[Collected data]
····················

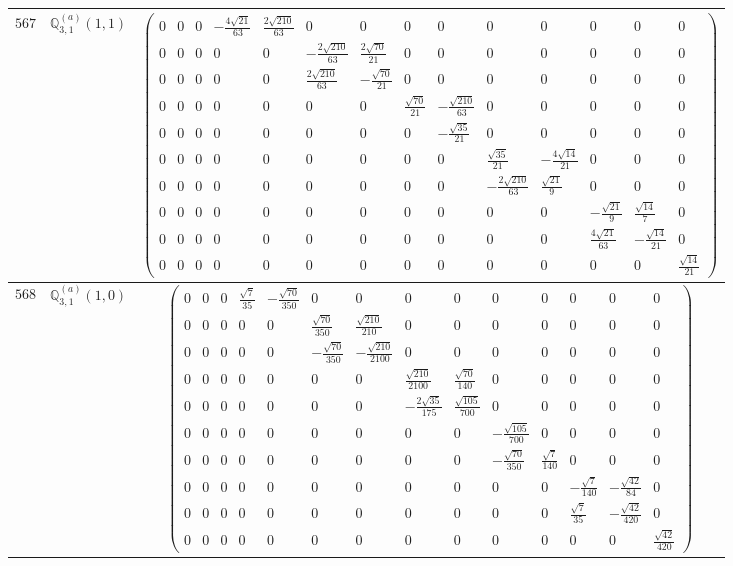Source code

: \documentclass[fleqn,8pt,landscape]{jsarticle}
\begin{document}
\begin{center}
\begin{longtable}{ccc}
$ 567 $ & $ \mathbb{Q}_{3,1}^{(a)}(1,1) $ & $ \begin{pmatrix} 0 & 0 & 0 & - \frac{4 \sqrt{21}}{63} & \frac{2 \sqrt{210}}{63} & 0 & 0 & 0 & 0 & 0 & 0 & 0 & 0 & 0 \\ 0 & 0 & 0 & 0 & 0 & - \frac{2 \sqrt{210}}{63} & \frac{2 \sqrt{70}}{21} & 0 & 0 & 0 & 0 & 0 & 0 & 0 \\ 0 & 0 & 0 & 0 & 0 & \frac{2 \sqrt{210}}{63} & - \frac{\sqrt{70}}{21} & 0 & 0 & 0 & 0 & 0 & 0 & 0 \\ 0 & 0 & 0 & 0 & 0 & 0 & 0 & \frac{\sqrt{70}}{21} & - \frac{\sqrt{210}}{63} & 0 & 0 & 0 & 0 & 0 \\ 0 & 0 & 0 & 0 & 0 & 0 & 0 & 0 & - \frac{\sqrt{35}}{21} & 0 & 0 & 0 & 0 & 0 \\ 0 & 0 & 0 & 0 & 0 & 0 & 0 & 0 & 0 & \frac{\sqrt{35}}{21} & - \frac{4 \sqrt{14}}{21} & 0 & 0 & 0 \\ 0 & 0 & 0 & 0 & 0 & 0 & 0 & 0 & 0 & - \frac{2 \sqrt{210}}{63} & \frac{\sqrt{21}}{9} & 0 & 0 & 0 \\ 0 & 0 & 0 & 0 & 0 & 0 & 0 & 0 & 0 & 0 & 0 & - \frac{\sqrt{21}}{9} & \frac{\sqrt{14}}{7} & 0 \\ 0 & 0 & 0 & 0 & 0 & 0 & 0 & 0 & 0 & 0 & 0 & \frac{4 \sqrt{21}}{63} & - \frac{\sqrt{14}}{21} & 0 \\ 0 & 0 & 0 & 0 & 0 & 0 & 0 & 0 & 0 & 0 & 0 & 0 & 0 & \frac{\sqrt{14}}{21} \end{pmatrix} $ \\ \hline
$ 568 $ & $ \mathbb{Q}_{3,1}^{(a)}(1,0) $ & $ \begin{pmatrix} 0 & 0 & 0 & \frac{\sqrt{7}}{35} & - \frac{\sqrt{70}}{350} & 0 & 0 & 0 & 0 & 0 & 0 & 0 & 0 & 0 \\ 0 & 0 & 0 & 0 & 0 & \frac{\sqrt{70}}{350} & \frac{\sqrt{210}}{210} & 0 & 0 & 0 & 0 & 0 & 0 & 0 \\ 0 & 0 & 0 & 0 & 0 & - \frac{\sqrt{70}}{350} & - \frac{\sqrt{210}}{2100} & 0 & 0 & 0 & 0 & 0 & 0 & 0 \\ 0 & 0 & 0 & 0 & 0 & 0 & 0 & \frac{\sqrt{210}}{2100} & \frac{\sqrt{70}}{140} & 0 & 0 & 0 & 0 & 0 \\ 0 & 0 & 0 & 0 & 0 & 0 & 0 & - \frac{2 \sqrt{35}}{175} & \frac{\sqrt{105}}{700} & 0 & 0 & 0 & 0 & 0 \\ 0 & 0 & 0 & 0 & 0 & 0 & 0 & 0 & 0 & - \frac{\sqrt{105}}{700} & 0 & 0 & 0 & 0 \\ 0 & 0 & 0 & 0 & 0 & 0 & 0 & 0 & 0 & - \frac{\sqrt{70}}{350} & \frac{\sqrt{7}}{140} & 0 & 0 & 0 \\ 0 & 0 & 0 & 0 & 0 & 0 & 0 & 0 & 0 & 0 & 0 & - \frac{\sqrt{7}}{140} & - \frac{\sqrt{42}}{84} & 0 \\ 0 & 0 & 0 & 0 & 0 & 0 & 0 & 0 & 0 & 0 & 0 & \frac{\sqrt{7}}{35} & - \frac{\sqrt{42}}{420} & 0 \\ 0 & 0 & 0 & 0 & 0 & 0 & 0 & 0 & 0 & 0 & 0 & 0 & 0 & \frac{\sqrt{42}}{420} \end{pmatrix} $ \\ \hline

\end{longtable}
\end{center}
\end{document}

····················

What is wanted is a word-for-word restatement of the entries, without their images.

Source code

: \documentclass[fleqn,8pt,landscape]{jsarticle}
\begin{document}
\begin{center}
\begin{longtable}{ccc}
$ 567 $ & $ \mathbb{Q}_{3,1}^{(a)}(1,1) $ & $ \begin{pmatrix} 0 & 0 & 0 & - \frac{4 \sqrt{21}}{63} & \frac{2 \sqrt{210}}{63} & 0 & 0 & 0 & 0 & 0 & 0 & 0 & 0 & 0 \\ 0 & 0 & 0 & 0 & 0 & - \frac{2 \sqrt{210}}{63} & \frac{2 \sqrt{70}}{21} & 0 & 0 & 0 & 0 & 0 & 0 & 0 \\ 0 & 0 & 0 & 0 & 0 & \frac{2 \sqrt{210}}{63} & - \frac{\sqrt{70}}{21} & 0 & 0 & 0 & 0 & 0 & 0 & 0 \\ 0 & 0 & 0 & 0 & 0 & 0 & 0 & \frac{\sqrt{70}}{21} & - \frac{\sqrt{210}}{63} & 0 & 0 & 0 & 0 & 0 \\ 0 & 0 & 0 & 0 & 0 & 0 & 0 & 0 & - \frac{\sqrt{35}}{21} & 0 & 0 & 0 & 0 & 0 \\ 0 & 0 & 0 & 0 & 0 & 0 & 0 & 0 & 0 & \frac{\sqrt{35}}{21} & - \frac{4 \sqrt{14}}{21} & 0 & 0 & 0 \\ 0 & 0 & 0 & 0 & 0 & 0 & 0 & 0 & 0 & - \frac{2 \sqrt{210}}{63} & \frac{\sqrt{21}}{9} & 0 & 0 & 0 \\ 0 & 0 & 0 & 0 & 0 & 0 & 0 & 0 & 0 & 0 & 0 & - \frac{\sqrt{21}}{9} & \frac{\sqrt{14}}{7} & 0 \\ 0 & 0 & 0 & 0 & 0 & 0 & 0 & 0 & 0 & 0 & 0 & \frac{4 \sqrt{21}}{63} & - \frac{\sqrt{14}}{21} & 0 \\ 0 & 0 & 0 & 0 & 0 & 0 & 0 & 0 & 0 & 0 & 0 & 0 & 0 & \frac{\sqrt{14}}{21} \end{pmatrix} $ \\ \hline
$ 568 $ & $ \mathbb{Q}_{3,1}^{(a)}(1,0) $ & $ \begin{pmatrix} 0 & 0 & 0 & \frac{\sqrt{7}}{35} & - \frac{\sqrt{70}}{350} & 0 & 0 & 0 & 0 & 0 & 0 & 0 & 0 & 0 \\ 0 & 0 & 0 & 0 & 0 & \frac{\sqrt{70}}{350} & \frac{\sqrt{210}}{210} & 0 & 0 & 0 & 0 & 0 & 0 & 0 \\ 0 & 0 & 0 & 0 & 0 & - \frac{\sqrt{70}}{350} & - \frac{\sqrt{210}}{2100} & 0 & 0 & 0 & 0 & 0 & 0 & 0 \\ 0 & 0 & 0 & 0 & 0 & 0 & 0 & \frac{\sqrt{210}}{2100} & \frac{\sqrt{70}}{140} & 0 & 0 & 0 & 0 & 0 \\ 0 & 0 & 0 & 0 & 0 & 0 & 0 & - \frac{2 \sqrt{35}}{175} & \frac{\sqrt{105}}{700} & 0 & 0 & 0 & 0 & 0 \\ 0 & 0 & 0 & 0 & 0 & 0 & 0 & 0 & 0 & - \frac{\sqrt{105}}{700} & 0 & 0 & 0 & 0 \\ 0 & 0 & 0 & 0 & 0 & 0 & 0 & 0 & 0 & - \frac{\sqrt{70}}{350} & \frac{\sqrt{7}}{140} & 0 & 0 & 0 \\ 0 & 0 & 0 & 0 & 0 & 0 & 0 & 0 & 0 & 0 & 0 & - \frac{\sqrt{7}}{140} & - \frac{\sqrt{42}}{84} & 0 \\ 0 & 0 & 0 & 0 & 0 & 0 & 0 & 0 & 0 & 0 & 0 & \frac{\sqrt{7}}{35} & - \frac{\sqrt{42}}{420} & 0 \\ 0 & 0 & 0 & 0 & 0 & 0 & 0 & 0 & 0 & 0 & 0 & 0 & 0 & \frac{\sqrt{42}}{420} \end{pmatrix} $ \\ \hline

\end{longtable}
\end{center}
\end{document}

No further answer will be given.